# VIP222 goes to screen about upgrade



## andyk45 (Jan 30, 2008)

I got the 222 about 2 weeks ago and I notice pretty often it goes to the screen that say something about this channel available for immediate upgrade like I do not subscribe to it. I turn the 222 on and off and everything returns to normal. I have a series2 tivo hooked up to it and am not sure why that would effect it as it is in the svideo input and even the feed I have going to HDMI also goes to this screen. The unit looks real good other than this, anyone else having this and any fix for it? Thanks


----------



## andyk45 (Jan 30, 2008)

andyk45 said:


> I got the 222 about 2 weeks ago and I notice pretty often it goes to the screen that say something about this channel available for immediate upgrade like I do not subscribe to it. I turn the 222 on and off and everything returns to normal. I have a series2 tivo hooked up to it and am not sure why that would effect it as it is in the svideo input and even the feed I have going to HDMI also goes to this screen. The unit looks real good other than this, anyone else having this and any fix for it? Thanks


Anyone else have this is this the inactivity screen I read about? I have set a vcr timer on the 222 but I still get this screen and have missed some tivo recordings because of it. Any fix other than what I have tried? Thanks.


----------



## Jason Nipp (Jun 10, 2004)

Are you scrolling through channels when this occurs? Please give more details surround the events happening prior to this occuring.

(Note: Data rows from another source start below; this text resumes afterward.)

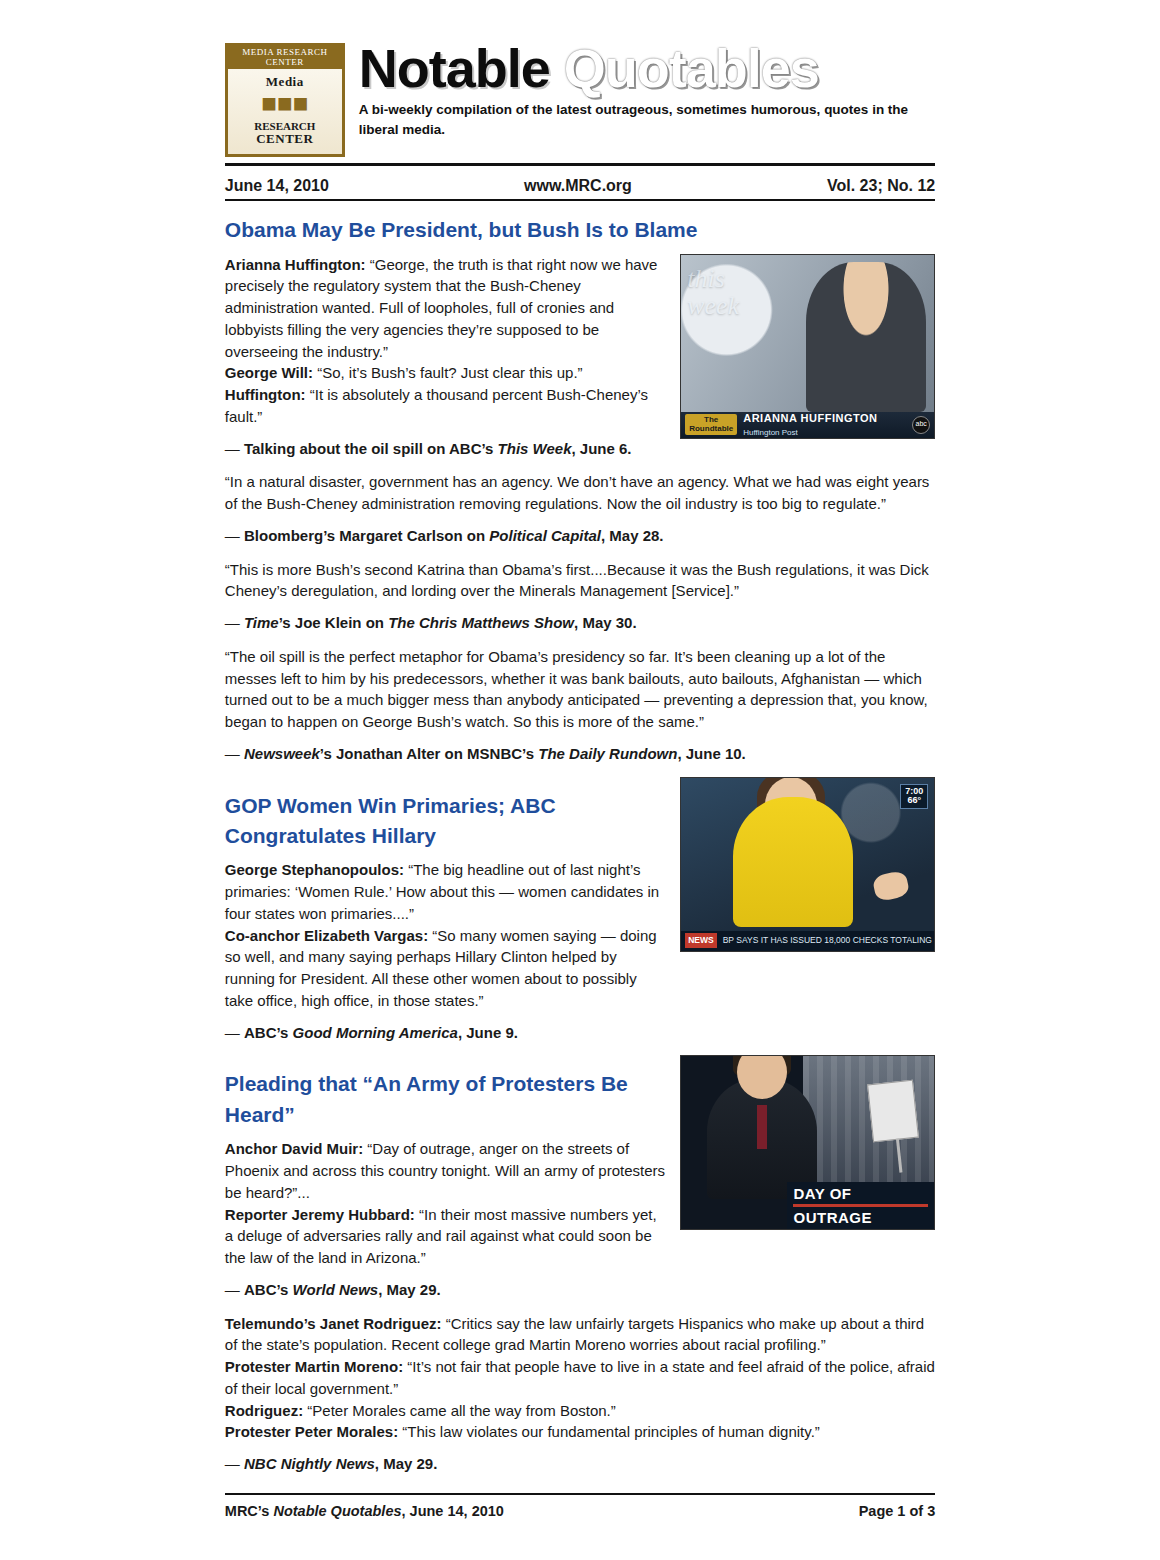MEDIA RESEARCH CENTER
Media
■■■
RESEARCH CENTER
Notable Quotables
A bi-weekly compilation of the latest outrageous, sometimes humorous, quotes in the liberal media.
June 14, 2010 www.MRC.org Vol. 23; No. 12
Obama May Be President, but Bush Is to Blame
Arianna Huffington: “George, the truth is that right now we have precisely the regulatory system that the Bush-Cheney administration wanted. Full of loopholes, full of cronies and lobbyists filling the very agencies they’re supposed to be overseeing the industry.”
George Will: “So, it’s Bush’s fault? Just clear this up.”
Huffington: “It is absolutely a thousand percent Bush-Cheney’s fault.”
— Talking about the oil spill on ABC’s This Week, June 6.
this
week
The
Roundtable
ARIANNA HUFFINGTON
Huffington Post
abc
“In a natural disaster, government has an agency. We don’t have an agency. What we had was eight years of the Bush-Cheney administration removing regulations. Now the oil industry is too big to regulate.”
— Bloomberg’s Margaret Carlson on Political Capital, May 28.
“This is more Bush’s second Katrina than Obama’s first....Because it was the Bush regulations, it was Dick Cheney’s deregulation, and lording over the Minerals Management [Service].”
— Time’s Joe Klein on The Chris Matthews Show, May 30.
“The oil spill is the perfect metaphor for Obama’s presidency so far. It’s been cleaning up a lot of the messes left to him by his predecessors, whether it was bank bailouts, auto bailouts, Afghanistan — which turned out to be a much bigger mess than anybody anticipated — preventing a depression that, you know, began to happen on George Bush’s watch. So this is more of the same.”
— Newsweek’s Jonathan Alter on MSNBC’s The Daily Rundown, June 10.
GOP Women Win Primaries; ABC Congratulates Hillary
George Stephanopoulos: “The big headline out of last night’s primaries: ‘Women Rule.’ How about this — women candidates in four states won primaries....”
Co-anchor Elizabeth Vargas: “So many women saying — doing so well, and many saying perhaps Hillary Clinton helped by running for President. All these other women about to possibly take office, high office, in those states.”
— ABC’s Good Morning America, June 9.
7:00
66°
NEWS BP SAYS IT HAS ISSUED 18,000 CHECKS TOTALING $49 MIL
Pleading that “An Army of Protesters Be Heard”
Anchor David Muir: “Day of outrage, anger on the streets of Phoenix and across this country tonight. Will an army of protesters be heard?”...
Reporter Jeremy Hubbard: “In their most massive numbers yet, a deluge of adversaries rally and rail against what could soon be the law of the land in Arizona.”
— ABC’s World News, May 29.
DAY OF
OUTRAGE
Telemundo’s Janet Rodriguez: “Critics say the law unfairly targets Hispanics who make up about a third of the state’s population. Recent college grad Martin Moreno worries about racial profiling.”
Protester Martin Moreno: “It’s not fair that people have to live in a state and feel afraid of the police, afraid of their local government.”
Rodriguez: “Peter Morales came all the way from Boston.”
Protester Peter Morales: “This law violates our fundamental principles of human dignity.”
— NBC Nightly News, May 29.
MRC’s Notable Quotables, June 14, 2010 Page 1 of 3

No this is not the inactivity timeout issue.


----------



## andyk45 (Jan 30, 2008)

Jason Nipp said:


> Are you scrolling through channels when this occurs? Please give more details surround the events happening prior to this occuring.
> 
> No this is not the inactivity timeout issue.


This usually happens when the box has been left on with no channel changes ect for an extended time. After I turn it on and off everything is ok. Thanks


----------